A Giant COPII Vesicle Population Orchestrating Plant Hormone Responses

Baiying Li, Yonglun Zeng, Wenhan Cao, Wenxin, Zhang, Lixin Cheng, Haidi Yin, Qian Wu, Xiangfeng Wang and Yan Huang

Higher plants live as sessile organisms with large-scale gene duplication events and subsequent paralog divergence during evolution. Notably, plant paralogs are expressed tissue-specifically and fine-tuned by phytohormones during various developmental processes. The coat protein complex II (COPII) is a highly conserved vesiculating machinery mediating protein transport from the Endoplasmic Reticulum (ER) to Golgi apparatus in eukaryotes. Intriguingly, plant COPII paralogs greatly outnumber those in yeast and mammals. However, the functional diversity and underlying mechanism of distinct COPII paralogs in regulating protein ER export and coping with various adverse environmental stresses are poorly understood.
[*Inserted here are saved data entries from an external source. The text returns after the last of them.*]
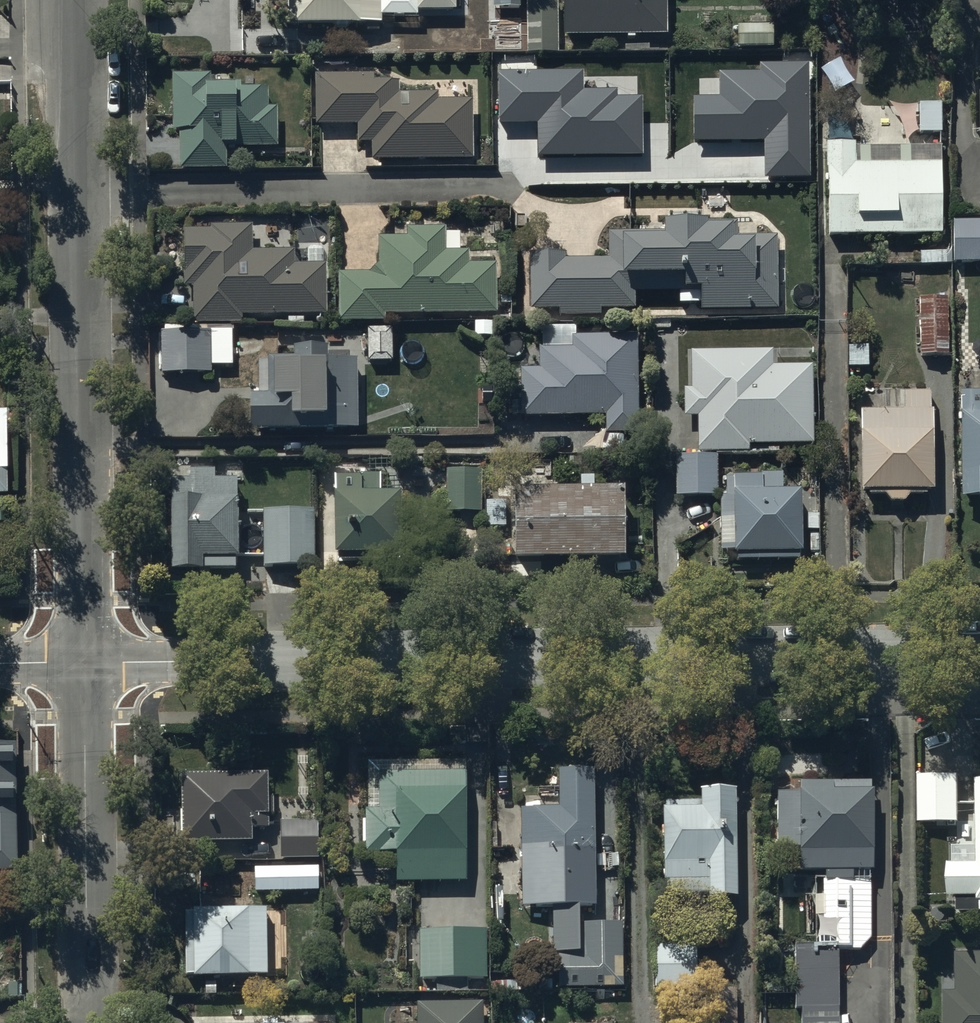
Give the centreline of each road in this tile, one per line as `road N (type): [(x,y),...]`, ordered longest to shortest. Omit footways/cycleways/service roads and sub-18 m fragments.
road 1 (unclassified): [(979,648),(80,659)]
road 2 (tertiary): [(80,659),(73,0)]
road 3 (tertiary): [(84,1022),(80,659)]

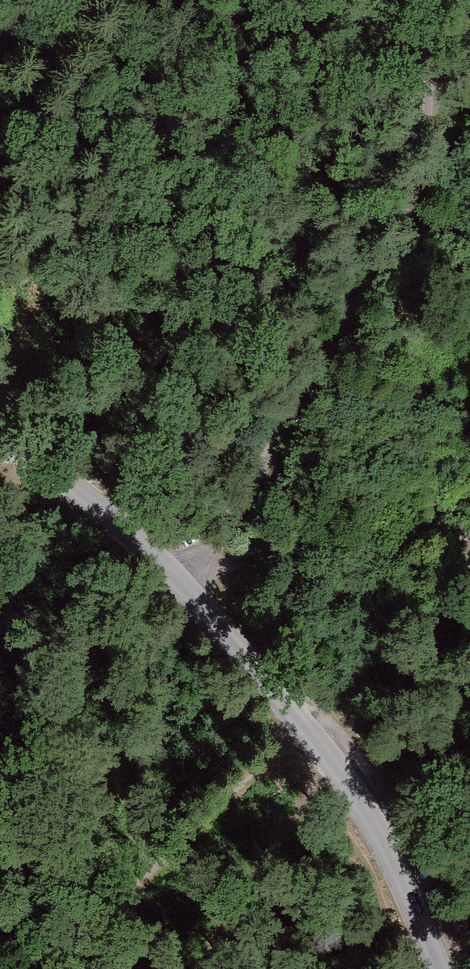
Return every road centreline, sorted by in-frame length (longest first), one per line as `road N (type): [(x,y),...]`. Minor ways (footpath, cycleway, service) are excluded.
road 1 (track): [(469,538),(310,538),(181,579),(258,479),(398,247),(424,131),(428,0)]
road 2 (unclassified): [(0,428),(181,579),(311,734),(390,857),(439,968)]
road 3 (track): [(311,734),(157,862),(56,968)]
road 4 (track): [(343,776),(206,968)]
road 5 (track): [(343,776),(469,596)]

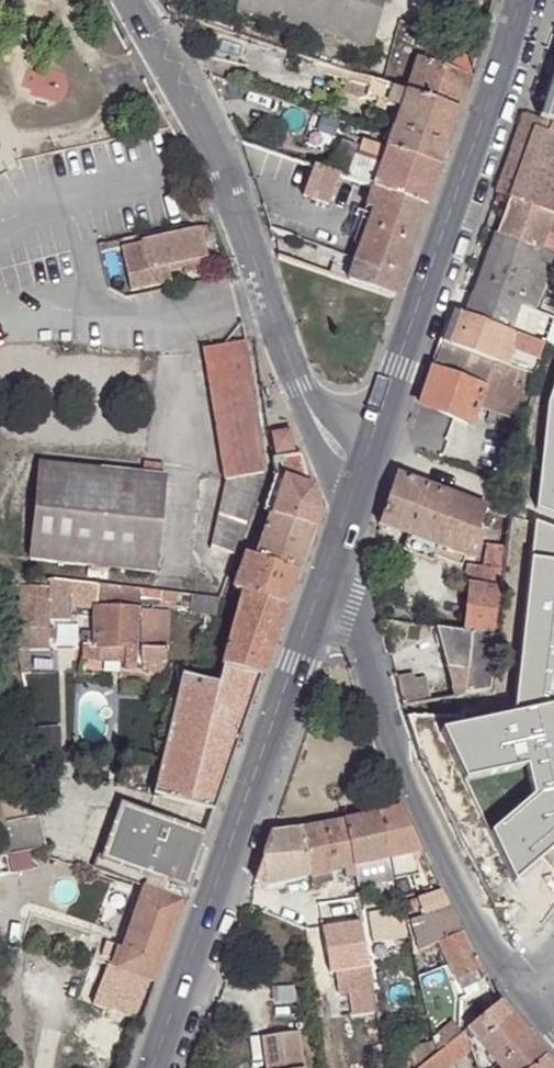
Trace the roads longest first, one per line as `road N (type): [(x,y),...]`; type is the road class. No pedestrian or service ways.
road 1 (secondary): [(331,569),(155,1067)]
road 2 (secondary): [(368,460),(522,0)]
road 3 (residential): [(331,569),(419,809),(527,998)]
road 4 (tertiary): [(127,0),(215,155),(301,387)]
road 5 (tertiary): [(301,387),(346,525)]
Here, we characterized a novel population of COPII vesicles produced in response to abscisic acid (ABA), a key phytohormone regulating abiotic stress responses in plants. These hormone-induced giant COPII vesicles are regulated by a plant specific COPII paralog and carry stress-related channels/transporters for alleviating stresses. This study thus provides a new mechanism underlying ABA-induced stress responses via the giant COPII vesicles, and answers a long-standing question of the evolutionary significance of gene duplications in higher plants.